Securing data now means improving identity management

When he’s not starring on Shark Tank, Robert Herjavec is running a burgeoning data security company. And business is booming, especially in healthcare.


When he’s not starring on Shark Tank, Robert Herjavec is running a burgeoning data security company. And business is booming, especially in healthcare.

It’s well known that hackers are going for patients’ medical records and not credit card and Social Security numbers. The values on those have decreased to less than a dollar a number, while medical records have risen on the dark markets, Herjavec noted Tuesday at the InstaMed Healthcare Payments Summit in Philadelphia.

The risk for healthcare organizations goes beyond the damage to reputation and the direct cost of remediating the breaches, he says. The biggest fears he sees from healthcare organizations are the risks of running afoul of the Payment Card Industry Data Security Standard and the General Data Protection Regulation, says Herjavec, who heads Herjavec Group, a security solutions integrator that is one of Canada’s fastest growing technology companies.

“I estimate that 50 percent of the security industry (in healthcare) is being driven by compliance and governance” related to those data security standards. “With GDPR, if you’re not a good custodian of data and you’re doing business in Europe, you can be fined up to 6 percent of your global sales.” For example, Google was recently fined $57 million by France for failing to comply with its GDPR provisions.
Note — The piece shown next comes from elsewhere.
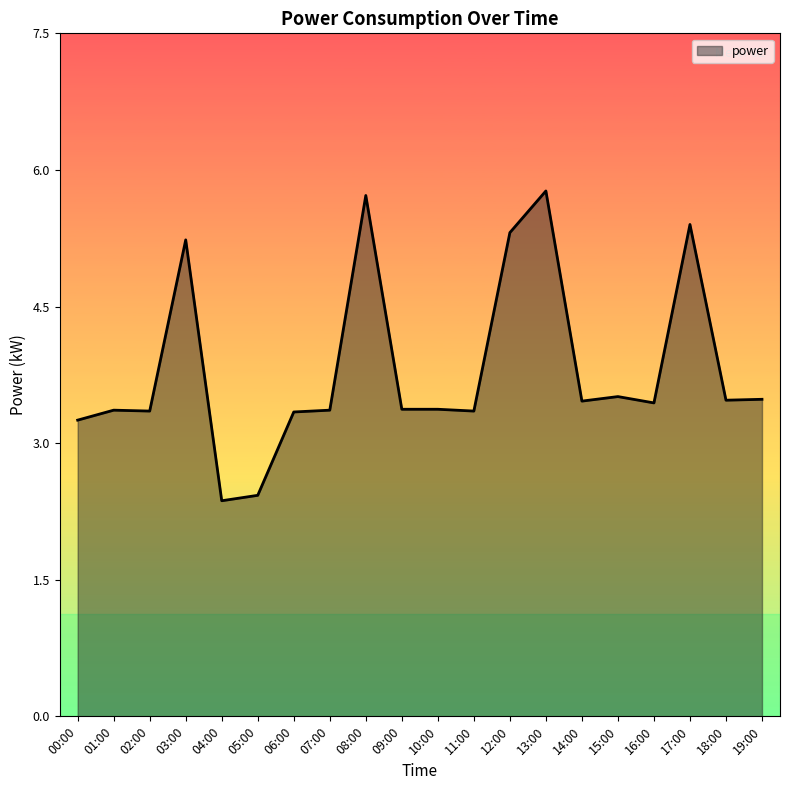

What is the difference between the maximum and minimum values?

3.4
Healthcare organizations’ risks are high because consumers expect them to protect their data—meanwhile, it’s difficult to expect consumers to take additional steps to protect their own information. “If your system requires the consumer to change their behavior for better security, they don’t care. But they expect you to do it.”

Hospitals struggle with “archaic infrastructure” and equipment using obsolete operating systems that no longer can be easily protected, Herjavec says.

Healthcare organizations are also struggling to provide adequate defense for growing amounts of data in the cloud. When providers operated data centers, it was easier to use a “castle approach” to wall off data, or throw up more defenses around it. Now, data is decentralized and difficult to protect in the cloud—ensuring security requires stronger identity management approaches to protect it.

“A lot of our focus is about identity management,” he says. “We work to validate and authenticate the user. We’re doing it to mitigate risk. We live in a world that now is fundamentally insecure.”